Что сделать
Выпишите без изменений строки записей от строки с «Stain Removal» до строки с «ADD TO CART» включительно. Картинки в ответ не включайте.

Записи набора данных
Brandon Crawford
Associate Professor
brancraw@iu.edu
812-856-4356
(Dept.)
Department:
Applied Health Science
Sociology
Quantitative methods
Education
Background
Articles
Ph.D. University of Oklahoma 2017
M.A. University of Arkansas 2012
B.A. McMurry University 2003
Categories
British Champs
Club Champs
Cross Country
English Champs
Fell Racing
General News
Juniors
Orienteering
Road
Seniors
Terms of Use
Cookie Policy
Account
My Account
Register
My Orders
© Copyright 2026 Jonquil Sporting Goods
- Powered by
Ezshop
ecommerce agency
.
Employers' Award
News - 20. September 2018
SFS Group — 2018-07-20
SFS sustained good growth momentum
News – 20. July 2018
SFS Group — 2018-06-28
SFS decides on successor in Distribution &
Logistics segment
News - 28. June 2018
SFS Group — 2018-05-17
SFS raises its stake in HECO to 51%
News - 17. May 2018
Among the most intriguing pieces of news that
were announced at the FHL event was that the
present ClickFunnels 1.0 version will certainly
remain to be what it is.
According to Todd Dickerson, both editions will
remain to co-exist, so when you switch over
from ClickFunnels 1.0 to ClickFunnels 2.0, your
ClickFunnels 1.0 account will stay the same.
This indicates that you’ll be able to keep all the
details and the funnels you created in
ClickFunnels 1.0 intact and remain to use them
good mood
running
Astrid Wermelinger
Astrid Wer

...

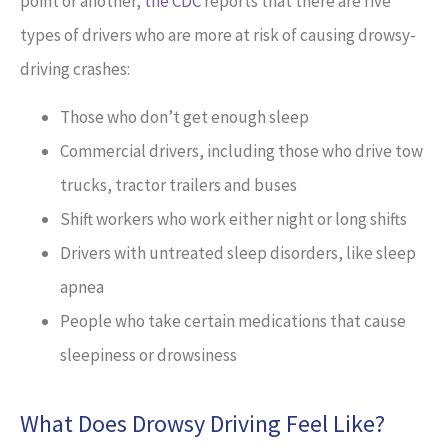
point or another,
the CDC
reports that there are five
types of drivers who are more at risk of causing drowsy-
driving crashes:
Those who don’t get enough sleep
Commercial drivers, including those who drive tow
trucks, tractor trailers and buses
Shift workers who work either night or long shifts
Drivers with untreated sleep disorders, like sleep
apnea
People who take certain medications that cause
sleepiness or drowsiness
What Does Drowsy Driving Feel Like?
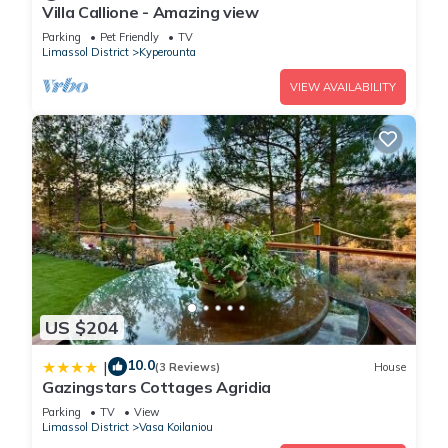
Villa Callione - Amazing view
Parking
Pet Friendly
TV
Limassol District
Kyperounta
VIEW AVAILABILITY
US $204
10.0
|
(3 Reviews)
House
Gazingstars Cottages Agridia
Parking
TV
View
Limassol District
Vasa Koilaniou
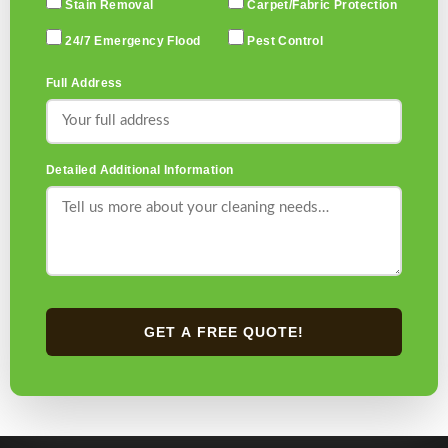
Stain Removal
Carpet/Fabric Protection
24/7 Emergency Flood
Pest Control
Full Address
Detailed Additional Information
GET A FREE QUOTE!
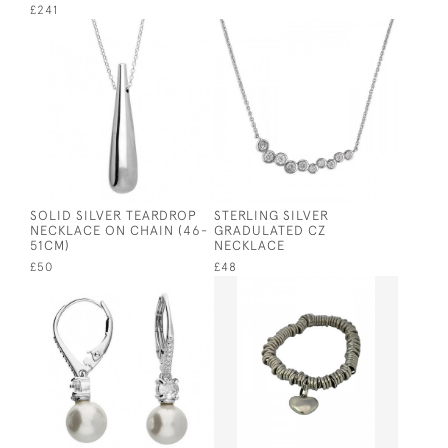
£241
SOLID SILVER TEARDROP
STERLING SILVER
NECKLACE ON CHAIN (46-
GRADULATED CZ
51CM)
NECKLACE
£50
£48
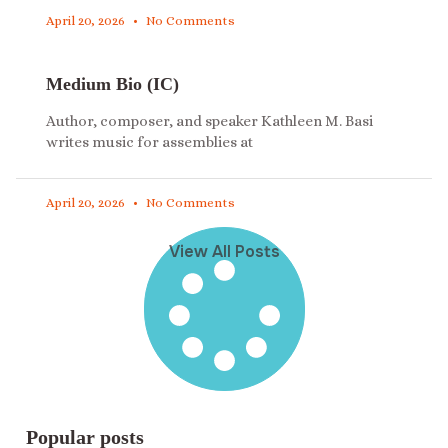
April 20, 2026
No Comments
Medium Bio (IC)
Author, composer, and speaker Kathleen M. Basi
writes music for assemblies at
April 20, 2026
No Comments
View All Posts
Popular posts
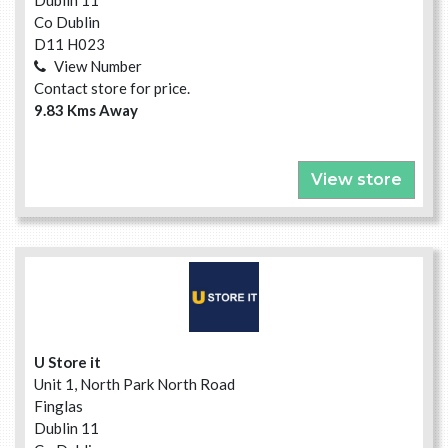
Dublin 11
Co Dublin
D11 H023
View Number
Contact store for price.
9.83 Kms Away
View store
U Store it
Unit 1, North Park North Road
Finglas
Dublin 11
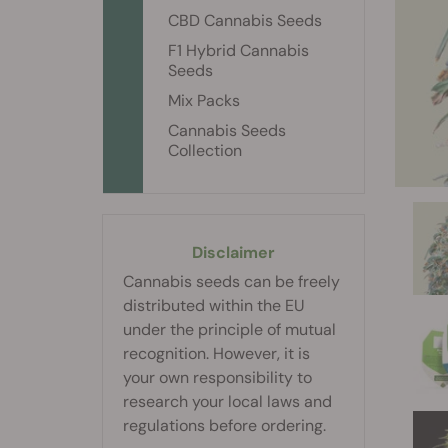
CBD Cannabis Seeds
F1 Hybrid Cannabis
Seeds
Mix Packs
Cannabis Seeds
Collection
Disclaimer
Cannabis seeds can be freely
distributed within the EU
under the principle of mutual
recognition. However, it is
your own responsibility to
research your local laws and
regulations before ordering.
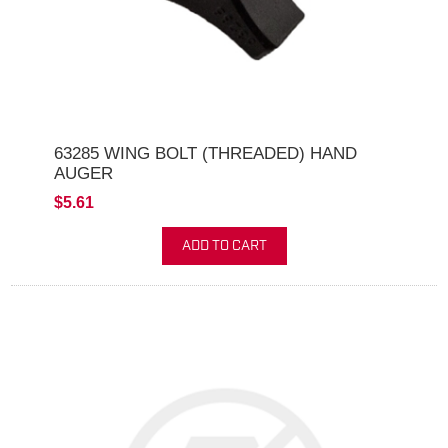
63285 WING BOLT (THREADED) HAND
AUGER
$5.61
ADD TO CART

Результат ниже
Stain Removal
Carpet/Fabric Protection
24/7 Emergency Flood
Pest Control
Full Address
Detailed Additional Information
GET A FREE QUOTE!
£241
SOLID SILVER TEARDROP
STERLING SILVER
NECKLACE ON CHAIN (46-
GRADULATED CZ
51CM)
NECKLACE
£50
£48
April 20, 2026
No Comments
Medium Bio (IC)
Author, composer, and speaker Kathleen M. Basi
writes music for assemblies at
April 20, 2026
No Comments
View All Posts
Popular posts
Dublin 11
Co Dublin
D11 H023
View Number
Contact store for price.
9.83 Kms Away
View store
U Store it
Unit 1, North Park North Road
Finglas
Dublin 11
CBD Cannabis Seeds
F1 Hybrid Cannabis
Seeds
Mix Packs
Cannabis Seeds
Collection
Disclaimer
Cannabis seeds can be freely
distributed within the EU
under the principle of mutual
recognition. However, it is
your own responsibility to
research your local laws and
regulations before ordering.
63285 WING BOLT (THREADED) HAND
AUGER
$5.61
ADD TO CART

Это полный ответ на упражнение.